Saved data entries:

= Beginning of Section =

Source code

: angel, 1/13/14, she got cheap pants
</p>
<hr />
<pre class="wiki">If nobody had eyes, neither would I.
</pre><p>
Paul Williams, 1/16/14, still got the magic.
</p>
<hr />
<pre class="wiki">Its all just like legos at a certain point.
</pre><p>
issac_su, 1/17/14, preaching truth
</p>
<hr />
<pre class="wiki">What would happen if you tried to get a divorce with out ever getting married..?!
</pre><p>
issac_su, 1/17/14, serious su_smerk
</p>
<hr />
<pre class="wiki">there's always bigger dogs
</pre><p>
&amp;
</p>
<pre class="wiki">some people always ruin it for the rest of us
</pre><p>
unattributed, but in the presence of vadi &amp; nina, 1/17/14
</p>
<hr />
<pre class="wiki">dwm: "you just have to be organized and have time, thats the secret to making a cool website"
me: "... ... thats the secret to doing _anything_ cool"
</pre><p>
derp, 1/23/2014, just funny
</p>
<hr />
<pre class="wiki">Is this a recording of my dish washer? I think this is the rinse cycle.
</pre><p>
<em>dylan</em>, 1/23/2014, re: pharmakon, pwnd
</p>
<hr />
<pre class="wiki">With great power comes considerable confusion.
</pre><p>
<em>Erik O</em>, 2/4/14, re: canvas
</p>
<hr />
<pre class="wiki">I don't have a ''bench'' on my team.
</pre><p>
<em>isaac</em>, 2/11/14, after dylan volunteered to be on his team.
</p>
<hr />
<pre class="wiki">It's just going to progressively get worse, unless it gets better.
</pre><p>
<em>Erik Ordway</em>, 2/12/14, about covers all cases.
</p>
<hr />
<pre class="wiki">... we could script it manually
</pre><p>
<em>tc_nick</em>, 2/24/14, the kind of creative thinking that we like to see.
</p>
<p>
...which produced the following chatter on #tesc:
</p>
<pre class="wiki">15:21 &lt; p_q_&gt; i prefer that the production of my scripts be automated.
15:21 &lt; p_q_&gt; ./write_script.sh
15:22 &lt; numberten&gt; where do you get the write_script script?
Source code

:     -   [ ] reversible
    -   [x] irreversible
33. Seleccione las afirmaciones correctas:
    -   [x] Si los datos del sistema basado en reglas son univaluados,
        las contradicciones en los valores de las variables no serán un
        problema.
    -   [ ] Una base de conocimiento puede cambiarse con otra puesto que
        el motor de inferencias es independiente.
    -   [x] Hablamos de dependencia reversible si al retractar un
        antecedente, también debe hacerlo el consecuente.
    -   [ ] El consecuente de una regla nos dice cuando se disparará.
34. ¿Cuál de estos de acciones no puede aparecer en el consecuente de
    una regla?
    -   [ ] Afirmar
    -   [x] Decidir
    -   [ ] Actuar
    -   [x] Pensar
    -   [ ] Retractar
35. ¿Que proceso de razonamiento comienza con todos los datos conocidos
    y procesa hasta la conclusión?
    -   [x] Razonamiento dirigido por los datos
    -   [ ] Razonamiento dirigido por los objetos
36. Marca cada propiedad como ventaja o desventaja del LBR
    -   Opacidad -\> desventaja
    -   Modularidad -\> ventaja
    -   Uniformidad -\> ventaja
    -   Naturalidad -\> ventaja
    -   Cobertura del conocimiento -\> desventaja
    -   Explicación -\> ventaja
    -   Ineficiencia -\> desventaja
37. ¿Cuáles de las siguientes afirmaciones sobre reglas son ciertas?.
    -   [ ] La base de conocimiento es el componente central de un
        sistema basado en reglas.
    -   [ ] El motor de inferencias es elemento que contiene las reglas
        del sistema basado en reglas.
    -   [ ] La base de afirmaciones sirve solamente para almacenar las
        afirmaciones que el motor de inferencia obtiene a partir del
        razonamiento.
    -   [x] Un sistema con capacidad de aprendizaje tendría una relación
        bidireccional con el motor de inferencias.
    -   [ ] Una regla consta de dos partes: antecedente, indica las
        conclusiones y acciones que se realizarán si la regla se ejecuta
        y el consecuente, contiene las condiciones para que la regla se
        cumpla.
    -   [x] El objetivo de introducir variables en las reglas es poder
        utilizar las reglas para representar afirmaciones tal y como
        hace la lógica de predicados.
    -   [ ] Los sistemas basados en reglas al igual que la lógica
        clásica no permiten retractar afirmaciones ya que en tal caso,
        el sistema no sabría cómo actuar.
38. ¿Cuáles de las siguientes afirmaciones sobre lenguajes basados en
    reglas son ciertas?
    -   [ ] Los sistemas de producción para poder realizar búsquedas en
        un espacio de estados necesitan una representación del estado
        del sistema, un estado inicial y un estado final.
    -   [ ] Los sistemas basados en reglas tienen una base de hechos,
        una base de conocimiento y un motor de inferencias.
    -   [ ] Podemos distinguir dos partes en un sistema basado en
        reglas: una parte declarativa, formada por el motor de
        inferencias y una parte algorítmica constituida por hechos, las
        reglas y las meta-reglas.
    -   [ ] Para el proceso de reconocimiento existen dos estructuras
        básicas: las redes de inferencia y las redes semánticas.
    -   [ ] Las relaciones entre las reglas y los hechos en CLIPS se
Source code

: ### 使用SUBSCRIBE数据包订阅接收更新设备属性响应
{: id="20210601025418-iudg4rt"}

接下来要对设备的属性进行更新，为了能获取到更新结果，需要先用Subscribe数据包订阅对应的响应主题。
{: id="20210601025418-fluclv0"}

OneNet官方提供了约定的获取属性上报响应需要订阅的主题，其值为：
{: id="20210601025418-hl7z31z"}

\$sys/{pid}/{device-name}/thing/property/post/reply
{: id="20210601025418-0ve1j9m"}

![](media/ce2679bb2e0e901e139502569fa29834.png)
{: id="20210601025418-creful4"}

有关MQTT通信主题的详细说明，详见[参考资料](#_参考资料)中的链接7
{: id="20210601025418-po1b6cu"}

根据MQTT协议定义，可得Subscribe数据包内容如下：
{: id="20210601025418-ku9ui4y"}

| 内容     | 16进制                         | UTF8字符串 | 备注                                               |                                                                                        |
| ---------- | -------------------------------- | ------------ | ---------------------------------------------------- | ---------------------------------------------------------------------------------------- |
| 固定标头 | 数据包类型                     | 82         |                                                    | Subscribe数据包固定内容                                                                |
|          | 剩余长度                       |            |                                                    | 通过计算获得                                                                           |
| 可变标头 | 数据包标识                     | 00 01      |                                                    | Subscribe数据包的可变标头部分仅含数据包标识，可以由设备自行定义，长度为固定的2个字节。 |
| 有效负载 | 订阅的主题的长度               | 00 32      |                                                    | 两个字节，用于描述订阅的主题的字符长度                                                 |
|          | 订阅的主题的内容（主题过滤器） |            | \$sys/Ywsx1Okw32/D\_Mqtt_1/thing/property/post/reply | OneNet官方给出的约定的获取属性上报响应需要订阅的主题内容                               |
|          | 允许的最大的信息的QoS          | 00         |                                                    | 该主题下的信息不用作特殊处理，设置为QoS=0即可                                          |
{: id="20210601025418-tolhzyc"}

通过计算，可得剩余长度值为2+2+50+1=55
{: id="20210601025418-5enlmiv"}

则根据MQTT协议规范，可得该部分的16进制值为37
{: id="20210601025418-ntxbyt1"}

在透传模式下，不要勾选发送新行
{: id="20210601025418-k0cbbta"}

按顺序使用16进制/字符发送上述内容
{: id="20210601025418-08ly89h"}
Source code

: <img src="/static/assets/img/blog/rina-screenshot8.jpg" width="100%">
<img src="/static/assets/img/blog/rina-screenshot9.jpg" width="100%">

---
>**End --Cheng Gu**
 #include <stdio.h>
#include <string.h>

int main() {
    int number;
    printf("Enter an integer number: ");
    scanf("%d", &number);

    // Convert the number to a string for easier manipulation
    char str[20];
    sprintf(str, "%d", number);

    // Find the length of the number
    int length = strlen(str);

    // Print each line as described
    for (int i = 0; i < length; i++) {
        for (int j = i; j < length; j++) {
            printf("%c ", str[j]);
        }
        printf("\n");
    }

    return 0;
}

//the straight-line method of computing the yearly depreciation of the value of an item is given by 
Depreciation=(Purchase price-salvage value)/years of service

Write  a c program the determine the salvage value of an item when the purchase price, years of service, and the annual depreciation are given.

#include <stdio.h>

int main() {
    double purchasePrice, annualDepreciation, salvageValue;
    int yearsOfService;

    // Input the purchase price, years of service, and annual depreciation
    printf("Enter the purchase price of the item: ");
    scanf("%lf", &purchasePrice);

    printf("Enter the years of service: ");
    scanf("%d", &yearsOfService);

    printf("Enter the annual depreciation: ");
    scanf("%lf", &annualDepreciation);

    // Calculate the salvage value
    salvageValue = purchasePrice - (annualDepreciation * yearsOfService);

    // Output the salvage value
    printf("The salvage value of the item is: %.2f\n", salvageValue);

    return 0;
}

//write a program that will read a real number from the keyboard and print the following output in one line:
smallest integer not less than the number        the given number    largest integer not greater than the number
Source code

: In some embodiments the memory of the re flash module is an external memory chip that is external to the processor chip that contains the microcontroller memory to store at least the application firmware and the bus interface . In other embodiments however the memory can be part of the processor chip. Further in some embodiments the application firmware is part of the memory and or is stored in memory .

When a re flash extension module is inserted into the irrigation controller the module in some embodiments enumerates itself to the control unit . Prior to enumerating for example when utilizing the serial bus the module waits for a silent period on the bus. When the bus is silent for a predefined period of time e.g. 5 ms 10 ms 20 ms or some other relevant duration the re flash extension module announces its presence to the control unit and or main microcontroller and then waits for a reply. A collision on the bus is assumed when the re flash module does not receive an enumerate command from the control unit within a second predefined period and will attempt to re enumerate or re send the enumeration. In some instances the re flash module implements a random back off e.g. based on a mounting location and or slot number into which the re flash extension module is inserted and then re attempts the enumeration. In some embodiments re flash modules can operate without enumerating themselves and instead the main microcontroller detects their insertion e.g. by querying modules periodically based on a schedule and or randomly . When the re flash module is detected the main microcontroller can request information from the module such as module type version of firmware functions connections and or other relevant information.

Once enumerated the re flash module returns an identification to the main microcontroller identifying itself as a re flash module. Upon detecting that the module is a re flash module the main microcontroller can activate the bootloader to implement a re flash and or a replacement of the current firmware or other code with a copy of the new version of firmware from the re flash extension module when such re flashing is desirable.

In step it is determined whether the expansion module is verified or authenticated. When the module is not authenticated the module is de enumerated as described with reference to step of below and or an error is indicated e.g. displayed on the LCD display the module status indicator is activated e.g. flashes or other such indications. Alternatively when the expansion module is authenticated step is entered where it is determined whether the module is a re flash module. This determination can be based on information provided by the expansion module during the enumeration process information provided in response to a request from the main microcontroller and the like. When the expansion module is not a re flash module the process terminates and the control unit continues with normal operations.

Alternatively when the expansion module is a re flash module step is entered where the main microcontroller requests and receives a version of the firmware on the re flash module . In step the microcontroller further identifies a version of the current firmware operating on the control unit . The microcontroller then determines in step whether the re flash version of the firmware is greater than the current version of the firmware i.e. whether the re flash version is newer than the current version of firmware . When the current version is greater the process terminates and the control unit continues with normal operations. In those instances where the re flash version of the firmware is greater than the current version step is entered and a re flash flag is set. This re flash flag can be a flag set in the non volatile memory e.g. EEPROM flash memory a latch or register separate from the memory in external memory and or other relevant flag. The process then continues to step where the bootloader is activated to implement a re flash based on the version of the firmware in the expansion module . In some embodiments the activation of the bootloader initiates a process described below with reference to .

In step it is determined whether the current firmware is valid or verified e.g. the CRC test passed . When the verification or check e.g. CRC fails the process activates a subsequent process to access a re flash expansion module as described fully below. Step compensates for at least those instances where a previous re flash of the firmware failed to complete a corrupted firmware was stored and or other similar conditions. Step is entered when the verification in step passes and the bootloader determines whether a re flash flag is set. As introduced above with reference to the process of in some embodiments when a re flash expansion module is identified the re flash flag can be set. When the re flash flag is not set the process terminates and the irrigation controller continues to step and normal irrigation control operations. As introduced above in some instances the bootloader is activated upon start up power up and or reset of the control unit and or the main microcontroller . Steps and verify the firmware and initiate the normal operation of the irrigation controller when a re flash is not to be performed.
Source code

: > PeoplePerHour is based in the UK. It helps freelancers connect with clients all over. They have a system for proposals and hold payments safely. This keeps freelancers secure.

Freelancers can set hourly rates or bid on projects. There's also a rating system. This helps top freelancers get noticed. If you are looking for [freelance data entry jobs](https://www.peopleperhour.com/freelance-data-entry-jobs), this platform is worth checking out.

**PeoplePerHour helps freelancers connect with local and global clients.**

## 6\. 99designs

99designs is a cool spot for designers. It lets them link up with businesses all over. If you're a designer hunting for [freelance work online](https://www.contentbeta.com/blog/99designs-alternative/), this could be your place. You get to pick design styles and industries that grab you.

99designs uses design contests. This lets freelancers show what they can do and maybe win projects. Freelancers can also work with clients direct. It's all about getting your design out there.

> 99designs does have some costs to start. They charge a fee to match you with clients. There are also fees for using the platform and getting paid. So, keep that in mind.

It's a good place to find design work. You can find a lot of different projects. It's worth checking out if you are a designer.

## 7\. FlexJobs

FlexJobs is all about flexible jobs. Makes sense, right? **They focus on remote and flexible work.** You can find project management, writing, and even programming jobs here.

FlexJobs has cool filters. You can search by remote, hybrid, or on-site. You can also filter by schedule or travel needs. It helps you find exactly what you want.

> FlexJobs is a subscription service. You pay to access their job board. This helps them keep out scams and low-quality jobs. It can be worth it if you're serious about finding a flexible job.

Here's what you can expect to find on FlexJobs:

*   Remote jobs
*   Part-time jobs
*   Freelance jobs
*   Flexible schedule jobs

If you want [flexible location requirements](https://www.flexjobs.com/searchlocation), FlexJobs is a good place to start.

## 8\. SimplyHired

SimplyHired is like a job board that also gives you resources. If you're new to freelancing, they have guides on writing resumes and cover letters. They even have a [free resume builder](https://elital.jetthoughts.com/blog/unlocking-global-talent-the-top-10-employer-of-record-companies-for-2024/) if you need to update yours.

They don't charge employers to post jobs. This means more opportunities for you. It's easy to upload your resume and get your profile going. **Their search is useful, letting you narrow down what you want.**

= End of Section =

AIM OF THE TASK
Return every line from the rows above that contains the word "acciones".

ANSWER BOX
34. ¿Cuál de estos de acciones no puede aparecer en el consecuente de
        conclusiones y acciones que se realizarán si la regla se ejecuta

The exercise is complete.